Research emerged during 2015 that air-gapped computers might not be as secure as many once thought. This breakthrough has significant implications for corporate cyber security, especially within companies that are using the air-gapping method to protect their vital data and their networks.
What is air-gapping?
Air-gapping is basically a security measure that involves removing a computer from the network, so that it can’t establish an external connection. Physically segregated and incapable of forming wireless connections, the computer has an ‘air gap’ between it and the next device, in order to protect its contents.
Air-gapping is most commonly used by military and government organisations, as well as financial systems within stock exchanges and banks. Anyone handling sensitive information, including reports or human rights organisations working abroad, is also encouraged to use air-gapping to maintain a stable software environment that is supposedly immune to hacking.
Why is it not secure?
Researchers from various universities and institutes have discovered ways to steal information from air-gapped devices. A team from Ben-Gurion University in Israel found that old-fashioned 2G mobile phones can target air-gapped computers – and though the amount of data that the phone can extract is small, it can still be used to pull passwords, encryption keys and other essential data within minutes.

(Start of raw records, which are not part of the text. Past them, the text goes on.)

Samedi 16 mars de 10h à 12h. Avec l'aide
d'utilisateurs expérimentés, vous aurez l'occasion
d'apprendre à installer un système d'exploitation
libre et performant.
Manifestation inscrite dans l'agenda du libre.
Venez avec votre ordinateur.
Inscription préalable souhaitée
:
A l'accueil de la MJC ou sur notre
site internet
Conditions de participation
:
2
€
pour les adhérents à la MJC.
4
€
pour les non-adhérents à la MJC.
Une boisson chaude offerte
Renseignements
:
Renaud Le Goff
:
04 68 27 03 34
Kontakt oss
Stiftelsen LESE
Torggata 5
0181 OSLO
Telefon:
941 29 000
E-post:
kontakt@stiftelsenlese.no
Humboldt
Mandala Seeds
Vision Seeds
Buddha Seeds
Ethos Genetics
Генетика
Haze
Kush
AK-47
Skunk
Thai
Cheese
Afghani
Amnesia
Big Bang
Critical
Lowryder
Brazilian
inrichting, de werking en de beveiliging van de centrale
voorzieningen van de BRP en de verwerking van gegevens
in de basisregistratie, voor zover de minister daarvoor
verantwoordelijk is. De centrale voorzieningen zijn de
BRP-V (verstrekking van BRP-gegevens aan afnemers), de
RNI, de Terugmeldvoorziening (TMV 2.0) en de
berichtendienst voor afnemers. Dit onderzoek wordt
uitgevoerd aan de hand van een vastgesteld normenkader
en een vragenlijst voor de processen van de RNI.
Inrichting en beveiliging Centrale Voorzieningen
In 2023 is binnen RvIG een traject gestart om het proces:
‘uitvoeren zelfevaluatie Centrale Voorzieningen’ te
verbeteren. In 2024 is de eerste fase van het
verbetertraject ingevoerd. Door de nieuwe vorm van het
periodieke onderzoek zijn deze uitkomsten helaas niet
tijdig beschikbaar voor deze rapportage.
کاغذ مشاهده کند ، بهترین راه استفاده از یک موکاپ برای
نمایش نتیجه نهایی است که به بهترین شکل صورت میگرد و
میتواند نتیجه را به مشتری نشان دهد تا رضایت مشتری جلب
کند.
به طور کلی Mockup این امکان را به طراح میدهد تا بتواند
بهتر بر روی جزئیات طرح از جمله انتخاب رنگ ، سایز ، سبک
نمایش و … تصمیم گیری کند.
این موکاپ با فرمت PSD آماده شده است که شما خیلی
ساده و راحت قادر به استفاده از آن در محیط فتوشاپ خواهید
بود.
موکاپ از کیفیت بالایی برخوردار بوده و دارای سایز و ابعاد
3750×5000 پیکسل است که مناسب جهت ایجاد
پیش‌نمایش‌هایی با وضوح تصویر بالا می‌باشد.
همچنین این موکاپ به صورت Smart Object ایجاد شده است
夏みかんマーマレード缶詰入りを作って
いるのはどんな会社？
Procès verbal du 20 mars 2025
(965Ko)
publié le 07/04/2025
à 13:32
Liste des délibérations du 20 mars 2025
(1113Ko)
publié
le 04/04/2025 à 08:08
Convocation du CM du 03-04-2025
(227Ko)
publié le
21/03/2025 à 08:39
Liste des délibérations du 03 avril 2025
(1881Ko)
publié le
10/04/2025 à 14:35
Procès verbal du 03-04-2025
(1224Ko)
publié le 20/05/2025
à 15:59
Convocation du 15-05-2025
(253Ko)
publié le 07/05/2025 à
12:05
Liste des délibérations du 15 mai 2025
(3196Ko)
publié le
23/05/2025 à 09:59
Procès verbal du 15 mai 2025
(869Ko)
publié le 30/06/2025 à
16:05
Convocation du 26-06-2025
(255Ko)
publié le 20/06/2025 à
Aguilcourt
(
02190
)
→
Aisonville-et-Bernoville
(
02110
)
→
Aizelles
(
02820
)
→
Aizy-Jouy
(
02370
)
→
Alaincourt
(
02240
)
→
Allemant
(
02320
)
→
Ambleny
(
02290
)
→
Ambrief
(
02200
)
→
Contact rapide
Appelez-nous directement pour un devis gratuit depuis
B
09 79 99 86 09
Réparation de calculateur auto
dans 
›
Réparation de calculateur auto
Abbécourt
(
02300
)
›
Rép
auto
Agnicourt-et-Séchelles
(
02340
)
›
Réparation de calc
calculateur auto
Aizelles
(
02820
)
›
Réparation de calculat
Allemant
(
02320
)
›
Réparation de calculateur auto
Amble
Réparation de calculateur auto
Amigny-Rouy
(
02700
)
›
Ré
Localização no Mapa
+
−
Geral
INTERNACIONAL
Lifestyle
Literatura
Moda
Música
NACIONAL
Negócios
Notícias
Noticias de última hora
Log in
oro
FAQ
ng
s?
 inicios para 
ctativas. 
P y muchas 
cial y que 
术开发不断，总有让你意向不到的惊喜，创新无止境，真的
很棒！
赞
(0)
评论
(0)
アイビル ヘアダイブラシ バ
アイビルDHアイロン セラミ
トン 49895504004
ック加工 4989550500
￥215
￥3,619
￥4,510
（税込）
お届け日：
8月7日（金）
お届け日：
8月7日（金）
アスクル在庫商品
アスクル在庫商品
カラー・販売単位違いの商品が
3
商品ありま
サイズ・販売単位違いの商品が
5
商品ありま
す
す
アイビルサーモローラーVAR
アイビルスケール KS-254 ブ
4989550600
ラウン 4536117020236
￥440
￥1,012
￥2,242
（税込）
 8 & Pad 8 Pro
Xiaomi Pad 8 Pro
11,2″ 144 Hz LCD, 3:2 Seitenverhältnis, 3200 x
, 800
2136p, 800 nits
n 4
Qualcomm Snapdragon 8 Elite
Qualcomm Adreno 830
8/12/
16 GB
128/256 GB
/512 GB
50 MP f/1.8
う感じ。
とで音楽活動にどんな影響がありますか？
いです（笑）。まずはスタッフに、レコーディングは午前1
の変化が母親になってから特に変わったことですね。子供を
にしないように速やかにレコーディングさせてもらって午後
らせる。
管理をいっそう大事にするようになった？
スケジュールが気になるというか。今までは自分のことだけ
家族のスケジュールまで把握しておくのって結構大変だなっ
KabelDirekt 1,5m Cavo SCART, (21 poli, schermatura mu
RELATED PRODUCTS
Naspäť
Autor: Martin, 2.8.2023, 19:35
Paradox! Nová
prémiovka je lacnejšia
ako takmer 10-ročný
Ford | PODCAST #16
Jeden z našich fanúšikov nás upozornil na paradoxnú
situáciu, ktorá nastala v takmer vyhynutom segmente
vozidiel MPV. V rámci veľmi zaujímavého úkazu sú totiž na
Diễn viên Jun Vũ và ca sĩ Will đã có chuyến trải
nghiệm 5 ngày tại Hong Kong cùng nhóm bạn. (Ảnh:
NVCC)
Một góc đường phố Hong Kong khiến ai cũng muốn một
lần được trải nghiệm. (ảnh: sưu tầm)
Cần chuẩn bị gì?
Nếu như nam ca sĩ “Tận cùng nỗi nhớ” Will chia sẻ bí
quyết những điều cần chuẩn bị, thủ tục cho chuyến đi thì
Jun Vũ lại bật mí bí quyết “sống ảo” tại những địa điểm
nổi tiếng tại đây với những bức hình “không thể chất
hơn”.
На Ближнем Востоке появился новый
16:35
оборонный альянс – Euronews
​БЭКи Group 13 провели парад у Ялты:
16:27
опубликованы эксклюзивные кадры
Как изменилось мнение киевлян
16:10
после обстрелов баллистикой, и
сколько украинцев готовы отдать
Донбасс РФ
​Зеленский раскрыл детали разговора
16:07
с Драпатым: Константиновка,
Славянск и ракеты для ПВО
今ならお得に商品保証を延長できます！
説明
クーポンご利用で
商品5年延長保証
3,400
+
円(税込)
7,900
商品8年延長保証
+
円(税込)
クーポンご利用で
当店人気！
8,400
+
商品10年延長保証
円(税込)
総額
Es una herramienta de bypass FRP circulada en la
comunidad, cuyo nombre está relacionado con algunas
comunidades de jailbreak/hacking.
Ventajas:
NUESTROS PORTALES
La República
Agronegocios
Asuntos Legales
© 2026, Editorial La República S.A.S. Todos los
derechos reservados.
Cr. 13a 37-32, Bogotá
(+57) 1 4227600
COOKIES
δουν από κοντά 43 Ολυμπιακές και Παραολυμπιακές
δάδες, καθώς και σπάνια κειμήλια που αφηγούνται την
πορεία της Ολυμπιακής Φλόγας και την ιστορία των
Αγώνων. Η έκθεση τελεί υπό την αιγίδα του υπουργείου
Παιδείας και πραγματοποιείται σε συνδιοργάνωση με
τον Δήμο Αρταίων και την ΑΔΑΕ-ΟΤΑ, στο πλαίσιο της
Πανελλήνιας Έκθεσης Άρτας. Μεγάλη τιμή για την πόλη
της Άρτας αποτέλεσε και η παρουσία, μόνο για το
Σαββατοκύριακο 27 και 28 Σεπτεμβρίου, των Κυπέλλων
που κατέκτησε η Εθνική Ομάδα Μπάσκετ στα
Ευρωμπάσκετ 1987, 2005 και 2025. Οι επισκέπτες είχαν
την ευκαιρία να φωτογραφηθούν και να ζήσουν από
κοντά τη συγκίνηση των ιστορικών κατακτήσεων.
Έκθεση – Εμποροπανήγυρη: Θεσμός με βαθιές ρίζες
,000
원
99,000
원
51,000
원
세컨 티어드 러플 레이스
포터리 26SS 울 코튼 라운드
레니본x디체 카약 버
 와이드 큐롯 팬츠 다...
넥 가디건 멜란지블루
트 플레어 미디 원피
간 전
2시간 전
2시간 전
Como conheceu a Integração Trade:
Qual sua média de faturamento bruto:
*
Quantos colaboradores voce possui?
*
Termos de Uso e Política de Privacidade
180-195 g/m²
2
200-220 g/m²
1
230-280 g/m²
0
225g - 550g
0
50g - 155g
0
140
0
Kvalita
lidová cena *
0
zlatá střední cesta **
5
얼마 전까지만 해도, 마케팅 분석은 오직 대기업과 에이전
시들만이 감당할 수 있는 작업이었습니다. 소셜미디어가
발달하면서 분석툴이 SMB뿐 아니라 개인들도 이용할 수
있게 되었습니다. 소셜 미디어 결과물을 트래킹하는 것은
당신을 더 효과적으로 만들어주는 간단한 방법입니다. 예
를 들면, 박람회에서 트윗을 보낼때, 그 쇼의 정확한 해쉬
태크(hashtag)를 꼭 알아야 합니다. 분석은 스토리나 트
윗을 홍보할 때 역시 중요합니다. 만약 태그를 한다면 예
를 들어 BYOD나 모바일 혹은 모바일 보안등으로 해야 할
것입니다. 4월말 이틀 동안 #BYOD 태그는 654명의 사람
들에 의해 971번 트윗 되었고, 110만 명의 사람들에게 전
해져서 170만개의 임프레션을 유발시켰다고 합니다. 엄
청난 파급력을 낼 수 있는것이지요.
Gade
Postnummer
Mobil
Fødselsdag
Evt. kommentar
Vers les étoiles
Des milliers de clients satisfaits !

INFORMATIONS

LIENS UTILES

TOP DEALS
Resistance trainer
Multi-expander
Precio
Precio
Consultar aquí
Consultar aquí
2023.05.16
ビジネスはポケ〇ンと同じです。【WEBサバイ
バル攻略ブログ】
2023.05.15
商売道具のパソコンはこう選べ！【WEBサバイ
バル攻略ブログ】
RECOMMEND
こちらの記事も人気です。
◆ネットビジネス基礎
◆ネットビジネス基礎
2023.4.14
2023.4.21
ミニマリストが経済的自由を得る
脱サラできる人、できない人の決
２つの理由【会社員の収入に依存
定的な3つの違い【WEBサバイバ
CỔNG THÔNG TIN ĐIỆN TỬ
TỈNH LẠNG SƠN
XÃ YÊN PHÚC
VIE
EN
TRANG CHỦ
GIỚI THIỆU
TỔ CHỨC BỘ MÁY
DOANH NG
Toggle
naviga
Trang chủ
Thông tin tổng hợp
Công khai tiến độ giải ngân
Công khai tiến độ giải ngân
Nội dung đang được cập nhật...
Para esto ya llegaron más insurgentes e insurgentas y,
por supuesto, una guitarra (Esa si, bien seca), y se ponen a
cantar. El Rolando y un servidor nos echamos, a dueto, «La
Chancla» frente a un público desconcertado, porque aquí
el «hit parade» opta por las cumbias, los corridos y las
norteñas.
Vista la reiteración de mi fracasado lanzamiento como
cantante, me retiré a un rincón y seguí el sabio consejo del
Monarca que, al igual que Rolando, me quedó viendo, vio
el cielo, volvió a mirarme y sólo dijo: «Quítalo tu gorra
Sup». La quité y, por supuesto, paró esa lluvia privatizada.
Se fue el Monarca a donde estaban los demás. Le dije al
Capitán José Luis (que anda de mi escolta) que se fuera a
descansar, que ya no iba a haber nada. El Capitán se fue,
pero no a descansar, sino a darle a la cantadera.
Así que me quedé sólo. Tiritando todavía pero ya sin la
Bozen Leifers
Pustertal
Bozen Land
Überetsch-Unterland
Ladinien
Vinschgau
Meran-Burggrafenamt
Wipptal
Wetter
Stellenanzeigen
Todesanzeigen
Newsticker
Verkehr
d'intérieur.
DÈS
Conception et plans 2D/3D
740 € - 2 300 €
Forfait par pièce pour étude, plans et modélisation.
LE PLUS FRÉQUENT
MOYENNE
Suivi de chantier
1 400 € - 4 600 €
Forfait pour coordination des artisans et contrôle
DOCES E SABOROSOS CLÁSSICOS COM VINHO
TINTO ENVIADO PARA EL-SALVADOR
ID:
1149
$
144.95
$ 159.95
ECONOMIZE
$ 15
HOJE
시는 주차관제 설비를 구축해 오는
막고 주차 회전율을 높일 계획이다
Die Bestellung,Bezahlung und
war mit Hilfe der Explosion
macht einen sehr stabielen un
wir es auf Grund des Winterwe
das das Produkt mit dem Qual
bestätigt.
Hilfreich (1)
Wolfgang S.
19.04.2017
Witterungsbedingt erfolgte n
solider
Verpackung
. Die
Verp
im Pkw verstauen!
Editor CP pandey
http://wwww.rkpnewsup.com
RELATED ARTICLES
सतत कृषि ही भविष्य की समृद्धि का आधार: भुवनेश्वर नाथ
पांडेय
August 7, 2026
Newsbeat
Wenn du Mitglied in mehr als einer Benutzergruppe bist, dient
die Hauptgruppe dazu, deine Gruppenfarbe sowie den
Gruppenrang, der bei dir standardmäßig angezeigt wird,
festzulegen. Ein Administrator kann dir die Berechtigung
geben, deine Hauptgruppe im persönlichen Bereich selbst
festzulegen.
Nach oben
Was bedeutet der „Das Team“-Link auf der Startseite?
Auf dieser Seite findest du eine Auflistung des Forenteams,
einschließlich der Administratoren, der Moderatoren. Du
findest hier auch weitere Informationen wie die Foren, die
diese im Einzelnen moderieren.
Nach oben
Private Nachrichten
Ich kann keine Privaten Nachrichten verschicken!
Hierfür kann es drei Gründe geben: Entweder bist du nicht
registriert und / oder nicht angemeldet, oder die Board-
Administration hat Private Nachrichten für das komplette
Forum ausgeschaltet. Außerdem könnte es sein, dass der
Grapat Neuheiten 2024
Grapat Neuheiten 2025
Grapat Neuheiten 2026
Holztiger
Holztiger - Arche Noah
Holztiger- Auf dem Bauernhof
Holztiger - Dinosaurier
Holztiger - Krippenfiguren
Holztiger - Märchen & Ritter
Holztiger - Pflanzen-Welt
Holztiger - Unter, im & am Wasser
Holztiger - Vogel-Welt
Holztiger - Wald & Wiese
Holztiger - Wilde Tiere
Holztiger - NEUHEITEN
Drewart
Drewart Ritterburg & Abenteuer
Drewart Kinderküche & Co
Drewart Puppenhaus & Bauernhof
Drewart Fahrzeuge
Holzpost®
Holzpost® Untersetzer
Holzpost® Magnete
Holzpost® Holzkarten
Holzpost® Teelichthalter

Researchers from the university also found that they could extra data from greater distances if they used a dedicated receiver. They could be as many as 30m away, and still able to extract data.
A separate team at Georgia Institute of Technology also found that they could exploit ‘side-channels’ to capture keystrokes from a certain computer. Side-channels come in various different types: acoustic, power, electromagnetic, and cache, and they can be emitted from any air-gapped computer. If picking up the signals with the right device, hackers could potentially pick up on keystrokes from the computer itself, which could also enable them to steal essential data.
The bigger picture for cyber security
Air-gaps can’t be exploited to extract large amounts of data – but sensitive data nowadays is often locked down in smaller amounts of data. This could allow hackers to access various pieces of sensitive data – passwords, encryption keys and much more. With this information in their hands, the potential for cybercrime would skyrocket.